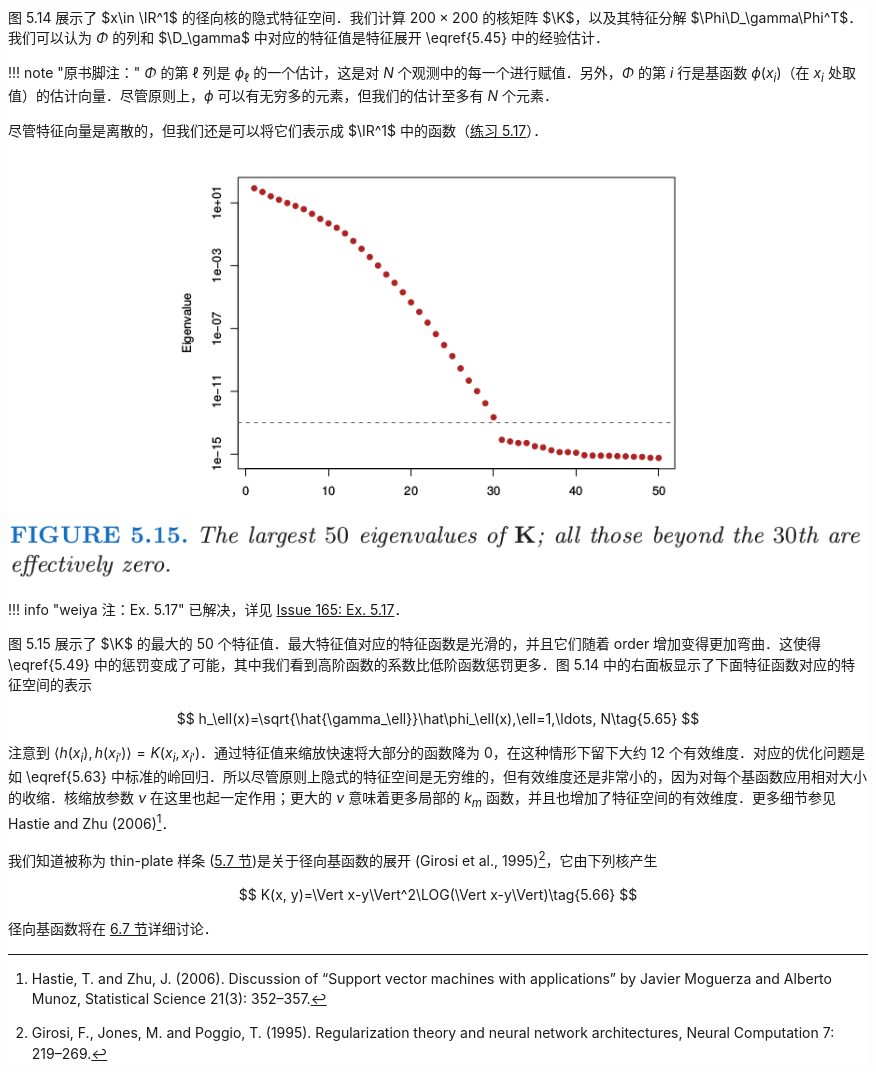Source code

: 图 5.14 展示了 $x\in \IR^1$ 的径向核的隐式特征空间．我们计算 $200\times 200$ 的核矩阵 $\K$，以及其特征分解 $\Phi\D_\gamma\Phi^T$．我们可以认为 $\Phi$ 的列和 $\D_\gamma$ 中对应的特征值是特征展开 \eqref{5.45} 中的经验估计．

!!! note "原书脚注："
    $\Phi$ 的第 $\ell$ 列是 $\phi_\ell$ 的一个估计，这是对 $N$ 个观测中的每一个进行赋值．另外，$\Phi$ 的第 $i$ 行是基函数 $\phi(x_i)$（在 $x_i$ 处取值）的估计向量．尽管原则上，$\phi$ 可以有无穷多的元素，但我们的估计至多有 $N$ 个元素．

尽管特征向量是离散的，但我们还是可以将它们表示成 $\IR^1$ 中的函数（[练习 5.17](https://github.com/szcf-weiya/ESL-CN/issues/165)）．

![](../img/05/fig5.15.png)

!!! info "weiya 注：Ex. 5.17"
    已解决，详见 [Issue 165: Ex. 5.17](https://github.com/szcf-weiya/ESL-CN/issues/165)．

图 5.15 展示了 $\K$ 的最大的 $50$ 个特征值．最大特征值对应的特征函数是光滑的，并且它们随着 order 增加变得更加弯曲．这使得 \eqref{5.49} 中的惩罚变成了可能，其中我们看到高阶函数的系数比低阶函数惩罚更多．图 5.14 中的右面板显示了下面特征函数对应的特征空间的表示

$$
h_\ell(x)=\sqrt{\hat{\gamma_\ell}}\hat\phi_\ell(x),\ell=1,\ldots, N\tag{5.65}
$$

注意到 $\langle h(x_i), h(x_{i'})\rangle=K(x_i, x_{i'})$．通过特征值来缩放快速将大部分的函数降为 $0$，在这种情形下留下大约 $12$ 个有效维度．对应的优化问题是如 \eqref{5.63} 中标准的岭回归．所以尽管原则上隐式的特征空间是无穷维的，但有效维度还是非常小的，因为对每个基函数应用相对大小的收缩．核缩放参数 $\nu$ 在这里也起一定作用；更大的 $\nu$ 意味着更多局部的 $k_m$ 函数，并且也增加了特征空间的有效维度．更多细节参见 Hastie and Zhu (2006)[^6]．

我们知道被称为 thin-plate 样条 ([5.7 节](5.7-Multidimensional-Splines/index.html))是关于径向基函数的展开 (Girosi et al., 1995)[^1]，它由下列核产生

$$
K(x, y)=\Vert x-y\Vert^2\LOG(\Vert x-y\Vert)\tag{5.66}
$$

径向基函数将在 [6.7 节](../6.7-Radial-Basis-Functions-and-Kernels/index.html)详细讨论．


[^1]: Girosi, F., Jones, M. and Poggio, T. (1995). Regularization theory and neural network architectures, Neural Computation 7: 219–269.
[^2]: Wahba, G. (1990). Spline Models for Observational Data, SIAM, Philadelphia.
[^3]: Evgeniou, T., Pontil, M. and Poggio, T. (2000). Regularization networks and support vector machines, Advances in Computational Mathematics 13(1): 1–50.
[^4]: Cressie, N. (1993). Statistics for Spatial Data (Revised Edition), Wiley-Interscience, New York.
[^5]: Vapnik, V. (1996). The Nature of Statistical Learning Theory, Springer, New York.
[^6]: Hastie, T. and Zhu, J. (2006). Discussion of “Support vector machines with applications” by Javier Moguerza and Alberto Munoz, Statistical Science 21(3): 352–357.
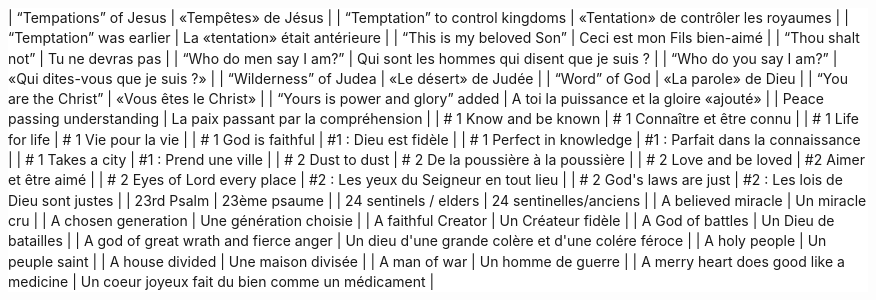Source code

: | “Tempations” of Jesus                                                                   | «Tempêtes» de Jésus                                                                         |
| “Temptation” to control kingdoms                                                        | «Tentation» de contrôler les royaumes                                                       |
| “Temptation” was earlier                                                                | La «tentation» était antérieure                                                             |
| “This is my beloved Son”                                                                | Ceci est mon Fils bien-aimé                                                                 |
| “Thou shalt not”                                                                        | Tu ne devras pas                                                                            |
| “Who do men say I am?”                                                                  | Qui sont les hommes qui disent que je suis ?                                                |
| “Who do you say I am?”                                                                  | «Qui dites-vous que je suis ?»                                                              |
| “Wilderness” of Judea                                                                   | «Le désert» de Judée                                                                        |
| “Word” of God                                                                           | «La parole» de Dieu                                                                         |
| “You are the Christ”                                                                    | «Vous êtes le Christ»                                                                       |
| “Yours is power and glory” added                                                        | A toi la puissance et la gloire «ajouté»                                                    |
| Peace passing understanding                                                             | La paix passant par la compréhension                                                        |
| # 1 Know and be known                                                                   | # 1 Connaître et être connu                                                                 |
| # 1 Life for life                                                                       | # 1 Vie pour la vie                                                                         |
| # 1 God is faithful                                                                    | #1 : Dieu est fidèle                                                                        |
| # 1 Perfect in knowledge                                                               | #1 : Parfait dans la connaissance                                                           |
| # 1 Takes a city                                                                       | #1 : Prend une ville                                                                        |
| # 2 Dust to dust                                                                        | # 2 De la poussière à la poussière                                                          |
| # 2 Love and be loved                                                                   | #2 Aimer et être aimé                                                                       |
| # 2 Eyes of Lord every place                                                           | #2 : Les yeux du Seigneur en tout lieu                                                      |
| # 2 God's laws are just                                                                | #2 : Les lois de Dieu sont justes                                                           |
| 23rd Psalm                                                                              | 23ème psaume                                                                                |
| 24 sentinels / elders                                                                   | 24 sentinelles/anciens                                                                      |
| A believed miracle                                                                      | Un miracle cru                                                                              |
| A chosen generation                                                                     | Une génération choisie                                                                      |
| A faithful Creator                                                                      | Un Créateur fidèle                                                                          |
| A God of battles                                                                        | Un Dieu de batailles                                                                        |
| A god of great wrath and fierce anger                                                   | Un dieu d'une grande colère et d'une colére féroce                                          |
| A holy people                                                                           | Un peuple saint                                                                             |
| A house divided                                                                         | Une maison divisée                                                                          |
| A man of war                                                                            | Un homme de guerre                                                                          |
| A merry heart does good like a medicine                                                 | Un coeur joyeux fait du bien comme un médicament                                            |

▬▬▬▬▬▬▬▬▬▬

TO-DO ITEM>
The data must be repeated exactly. Any pictures in it are to be left out.

COMPLETED EXERCISE>
Source code

: 图 5.14 展示了 $x\in \IR^1$ 的径向核的隐式特征空间．我们计算 $200\times 200$ 的核矩阵 $\K$，以及其特征分解 $\Phi\D_\gamma\Phi^T$．我们可以认为 $\Phi$ 的列和 $\D_\gamma$ 中对应的特征值是特征展开 \eqref{5.45} 中的经验估计．

!!! note "原书脚注："
    $\Phi$ 的第 $\ell$ 列是 $\phi_\ell$ 的一个估计，这是对 $N$ 个观测中的每一个进行赋值．另外，$\Phi$ 的第 $i$ 行是基函数 $\phi(x_i)$（在 $x_i$ 处取值）的估计向量．尽管原则上，$\phi$ 可以有无穷多的元素，但我们的估计至多有 $N$ 个元素．

尽管特征向量是离散的，但我们还是可以将它们表示成 $\IR^1$ 中的函数（[练习 5.17](https://github.com/szcf-weiya/ESL-CN/issues/165)）．

![](../img/05/fig5.15.png)

!!! info "weiya 注：Ex. 5.17"
    已解决，详见 [Issue 165: Ex. 5.17](https://github.com/szcf-weiya/ESL-CN/issues/165)．

图 5.15 展示了 $\K$ 的最大的 $50$ 个特征值．最大特征值对应的特征函数是光滑的，并且它们随着 order 增加变得更加弯曲．这使得 \eqref{5.49} 中的惩罚变成了可能，其中我们看到高阶函数的系数比低阶函数惩罚更多．图 5.14 中的右面板显示了下面特征函数对应的特征空间的表示

$$
h_\ell(x)=\sqrt{\hat{\gamma_\ell}}\hat\phi_\ell(x),\ell=1,\ldots, N\tag{5.65}
$$

注意到 $\langle h(x_i), h(x_{i'})\rangle=K(x_i, x_{i'})$．通过特征值来缩放快速将大部分的函数降为 $0$，在这种情形下留下大约 $12$ 个有效维度．对应的优化问题是如 \eqref{5.63} 中标准的岭回归．所以尽管原则上隐式的特征空间是无穷维的，但有效维度还是非常小的，因为对每个基函数应用相对大小的收缩．核缩放参数 $\nu$ 在这里也起一定作用；更大的 $\nu$ 意味着更多局部的 $k_m$ 函数，并且也增加了特征空间的有效维度．更多细节参见 Hastie and Zhu (2006)[^6]．

我们知道被称为 thin-plate 样条 ([5.7 节](5.7-Multidimensional-Splines/index.html))是关于径向基函数的展开 (Girosi et al., 1995)[^1]，它由下列核产生

$$
K(x, y)=\Vert x-y\Vert^2\LOG(\Vert x-y\Vert)\tag{5.66}
$$

径向基函数将在 [6.7 节](../6.7-Radial-Basis-Functions-and-Kernels/index.html)详细讨论．


[^1]: Girosi, F., Jones, M. and Poggio, T. (1995). Regularization theory and neural network architectures, Neural Computation 7: 219–269.
[^2]: Wahba, G. (1990). Spline Models for Observational Data, SIAM, Philadelphia.
[^3]: Evgeniou, T., Pontil, M. and Poggio, T. (2000). Regularization networks and support vector machines, Advances in Computational Mathematics 13(1): 1–50.
[^4]: Cressie, N. (1993). Statistics for Spatial Data (Revised Edition), Wiley-Interscience, New York.
[^5]: Vapnik, V. (1996). The Nature of Statistical Learning Theory, Springer, New York.
[^6]: Hastie, T. and Zhu, J. (2006). Discussion of “Support vector machines with applications” by Javier Moguerza and Alberto Munoz, Statistical Science 21(3): 352–357.
Source code

: | “Tempations” of Jesus                                                                   | «Tempêtes» de Jésus                                                                         |
| “Temptation” to control kingdoms                                                        | «Tentation» de contrôler les royaumes                                                       |
| “Temptation” was earlier                                                                | La «tentation» était antérieure                                                             |
| “This is my beloved Son”                                                                | Ceci est mon Fils bien-aimé                                                                 |
| “Thou shalt not”                                                                        | Tu ne devras pas                                                                            |
| “Who do men say I am?”                                                                  | Qui sont les hommes qui disent que je suis ?                                                |
| “Who do you say I am?”                                                                  | «Qui dites-vous que je suis ?»                                                              |
| “Wilderness” of Judea                                                                   | «Le désert» de Judée                                                                        |
| “Word” of God                                                                           | «La parole» de Dieu                                                                         |
| “You are the Christ”                                                                    | «Vous êtes le Christ»                                                                       |
| “Yours is power and glory” added                                                        | A toi la puissance et la gloire «ajouté»                                                    |
| Peace passing understanding                                                             | La paix passant par la compréhension                                                        |
| # 1 Know and be known                                                                   | # 1 Connaître et être connu                                                                 |
| # 1 Life for life                                                                       | # 1 Vie pour la vie                                                                         |
| # 1 God is faithful                                                                    | #1 : Dieu est fidèle                                                                        |
| # 1 Perfect in knowledge                                                               | #1 : Parfait dans la connaissance                                                           |
| # 1 Takes a city                                                                       | #1 : Prend une ville                                                                        |
| # 2 Dust to dust                                                                        | # 2 De la poussière à la poussière                                                          |
| # 2 Love and be loved                                                                   | #2 Aimer et être aimé                                                                       |
| # 2 Eyes of Lord every place                                                           | #2 : Les yeux du Seigneur en tout lieu                                                      |
| # 2 God's laws are just                                                                | #2 : Les lois de Dieu sont justes                                                           |
| 23rd Psalm                                                                              | 23ème psaume                                                                                |
| 24 sentinels / elders                                                                   | 24 sentinelles/anciens                                                                      |
| A believed miracle                                                                      | Un miracle cru                                                                              |
| A chosen generation                                                                     | Une génération choisie                                                                      |
| A faithful Creator                                                                      | Un Créateur fidèle                                                                          |
| A God of battles                                                                        | Un Dieu de batailles                                                                        |
| A god of great wrath and fierce anger                                                   | Un dieu d'une grande colère et d'une colére féroce                                          |
| A holy people                                                                           | Un peuple saint                                                                             |
| A house divided                                                                         | Une maison divisée                                                                          |
| A man of war                                                                            | Un homme de guerre                                                                          |
| A merry heart does good like a medicine                                                 | Un coeur joyeux fait du bien comme un médicament                                            |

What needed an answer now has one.